地方銀行をどうみるか(SAJ Feb.2019を読む)
証券アナリストジャーナル2019年2月号は特集「地方銀行の経営戦略」を掲載している。
厳しい経営環境下にある地方銀行
地方銀行は厳しい経営環境におかれているとの共通認識がある。その背景には、地方の人口と企業数の減少、企業部門が資金余剰にあること、融資競争の激化、IT革命、さらには日銀のマイナス金利の導入下での利ザヤ縮小がある。
低PBR
東証の低PBRラインキング(2019.4.26時点 出所: Yahoo!ファイナンス)を見ると、上位には地方銀行がずらりと並んでいる。いうまでもなく低PBRとは一株当たりの純資産価値に対して株価が低いこと、低評価であることを表している。トップ10は全て地方銀行であり、PBRは0.11から0.20である。純資産価値に対して10分の1から2にしか評価されていない。
その理由を推定すると
この数字を見ての推定は、①地方銀行が、潜在的な不良債権、または低収益資産を抱えている、②本業自体が低収益であり、今後純資産を棄損していく、将来性のない事業である、あるいは逆に、③市場が過度にペシミスティックになっている、ということである。①、②に立てばとても現在の株価は妥当だろう。③の立場はなかなかとれないだろう、という感がある。

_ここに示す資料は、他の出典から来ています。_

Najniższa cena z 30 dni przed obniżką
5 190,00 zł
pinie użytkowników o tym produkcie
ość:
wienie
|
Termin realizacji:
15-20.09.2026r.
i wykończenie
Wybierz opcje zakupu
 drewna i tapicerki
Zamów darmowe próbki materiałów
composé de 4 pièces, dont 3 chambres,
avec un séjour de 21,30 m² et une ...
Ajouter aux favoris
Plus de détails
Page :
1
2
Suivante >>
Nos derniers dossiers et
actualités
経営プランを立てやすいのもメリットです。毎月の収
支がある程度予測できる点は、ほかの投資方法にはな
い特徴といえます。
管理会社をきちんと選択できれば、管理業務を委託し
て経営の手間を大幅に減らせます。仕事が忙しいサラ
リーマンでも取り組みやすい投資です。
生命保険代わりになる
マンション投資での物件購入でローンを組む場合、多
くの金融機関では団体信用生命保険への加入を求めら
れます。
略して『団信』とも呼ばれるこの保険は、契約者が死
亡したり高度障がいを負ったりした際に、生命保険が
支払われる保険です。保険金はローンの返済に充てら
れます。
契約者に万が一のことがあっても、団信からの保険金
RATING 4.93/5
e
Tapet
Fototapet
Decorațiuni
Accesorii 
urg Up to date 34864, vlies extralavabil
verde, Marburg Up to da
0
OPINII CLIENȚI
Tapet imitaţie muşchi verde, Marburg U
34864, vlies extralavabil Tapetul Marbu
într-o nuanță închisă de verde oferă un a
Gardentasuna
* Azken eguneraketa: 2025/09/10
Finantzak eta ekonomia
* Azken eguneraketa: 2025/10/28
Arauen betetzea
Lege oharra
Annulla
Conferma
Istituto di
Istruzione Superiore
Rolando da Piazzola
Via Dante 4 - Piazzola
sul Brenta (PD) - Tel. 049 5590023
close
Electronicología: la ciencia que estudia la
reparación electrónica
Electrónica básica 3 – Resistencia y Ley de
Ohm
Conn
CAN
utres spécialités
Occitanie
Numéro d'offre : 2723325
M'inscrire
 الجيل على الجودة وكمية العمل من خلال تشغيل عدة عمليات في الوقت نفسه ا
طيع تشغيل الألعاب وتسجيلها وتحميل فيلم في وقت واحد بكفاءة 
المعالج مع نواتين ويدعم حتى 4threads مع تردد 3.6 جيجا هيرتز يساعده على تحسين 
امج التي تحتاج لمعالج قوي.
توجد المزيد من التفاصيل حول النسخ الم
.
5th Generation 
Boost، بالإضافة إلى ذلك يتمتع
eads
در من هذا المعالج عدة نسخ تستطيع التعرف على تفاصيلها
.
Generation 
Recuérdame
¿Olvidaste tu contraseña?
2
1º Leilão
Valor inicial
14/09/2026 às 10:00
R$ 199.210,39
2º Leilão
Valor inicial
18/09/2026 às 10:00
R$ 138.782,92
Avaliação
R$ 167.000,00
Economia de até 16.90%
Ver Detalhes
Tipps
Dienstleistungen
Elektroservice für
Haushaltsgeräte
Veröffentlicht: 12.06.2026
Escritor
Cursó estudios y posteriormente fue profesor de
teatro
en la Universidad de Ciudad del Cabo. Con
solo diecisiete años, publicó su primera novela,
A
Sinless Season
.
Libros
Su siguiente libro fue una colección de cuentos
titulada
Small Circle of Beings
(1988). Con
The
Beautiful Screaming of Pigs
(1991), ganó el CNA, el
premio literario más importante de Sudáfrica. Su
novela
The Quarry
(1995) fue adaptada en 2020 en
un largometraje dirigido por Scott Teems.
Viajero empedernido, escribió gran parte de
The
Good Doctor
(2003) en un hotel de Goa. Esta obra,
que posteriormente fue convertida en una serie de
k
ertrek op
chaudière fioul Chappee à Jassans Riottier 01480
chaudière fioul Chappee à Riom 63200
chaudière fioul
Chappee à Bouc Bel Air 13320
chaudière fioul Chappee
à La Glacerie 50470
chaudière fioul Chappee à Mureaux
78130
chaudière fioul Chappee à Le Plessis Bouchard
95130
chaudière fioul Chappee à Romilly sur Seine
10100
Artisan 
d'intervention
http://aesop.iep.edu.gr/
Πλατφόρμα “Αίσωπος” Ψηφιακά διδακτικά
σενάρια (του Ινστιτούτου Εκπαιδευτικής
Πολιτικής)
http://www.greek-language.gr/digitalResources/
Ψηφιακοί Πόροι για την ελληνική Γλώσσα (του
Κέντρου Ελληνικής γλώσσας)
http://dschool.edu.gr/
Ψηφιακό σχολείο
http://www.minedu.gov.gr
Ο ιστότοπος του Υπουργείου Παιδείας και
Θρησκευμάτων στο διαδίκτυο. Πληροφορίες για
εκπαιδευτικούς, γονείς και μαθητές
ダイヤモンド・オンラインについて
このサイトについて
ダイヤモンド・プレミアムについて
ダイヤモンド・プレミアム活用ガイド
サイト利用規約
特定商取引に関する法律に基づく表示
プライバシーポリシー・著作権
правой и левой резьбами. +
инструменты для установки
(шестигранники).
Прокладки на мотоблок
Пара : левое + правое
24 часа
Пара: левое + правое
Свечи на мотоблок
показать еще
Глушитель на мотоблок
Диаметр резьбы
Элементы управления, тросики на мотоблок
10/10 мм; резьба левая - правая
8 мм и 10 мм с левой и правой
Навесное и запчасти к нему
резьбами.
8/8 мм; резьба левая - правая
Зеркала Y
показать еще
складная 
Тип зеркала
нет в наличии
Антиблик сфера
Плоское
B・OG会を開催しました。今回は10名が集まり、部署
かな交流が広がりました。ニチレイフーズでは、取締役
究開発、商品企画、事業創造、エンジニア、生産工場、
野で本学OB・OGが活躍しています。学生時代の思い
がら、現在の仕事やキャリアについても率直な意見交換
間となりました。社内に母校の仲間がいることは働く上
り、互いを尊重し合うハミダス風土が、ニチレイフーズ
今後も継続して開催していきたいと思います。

銀行の成長性をみる3つのキーファクター: 企業家精神、フィンテック、グローバル化
わたしは、今後の銀行の成長性を見る上で重要なポイントは、①企業家精神、②フィンテックで優位にたてるか、③ビジネスドメインとしてグローバル市場を持てるか、ではないかと思っている。このうち②、③は規模、範囲の経済と密接に関係にあると思われる。①の企業家精神は、②、③に積極的なスタンスをとれるかである。
銀行はITサービス業
銀行業というのはIT業の一形態という性格を強めていくだろう。
地方か、大統合か
地方銀行は地方経済と密接な関係にあることを強味とするのか、地方銀行が大統合し、規模、範囲の経済を発揮できるようにするのか、岐路にたっているようにも思えるのである。
前者の選択肢でいえば、高田・大木論文の「地域商社化と信託機能の活用」というアイデアは興味深い。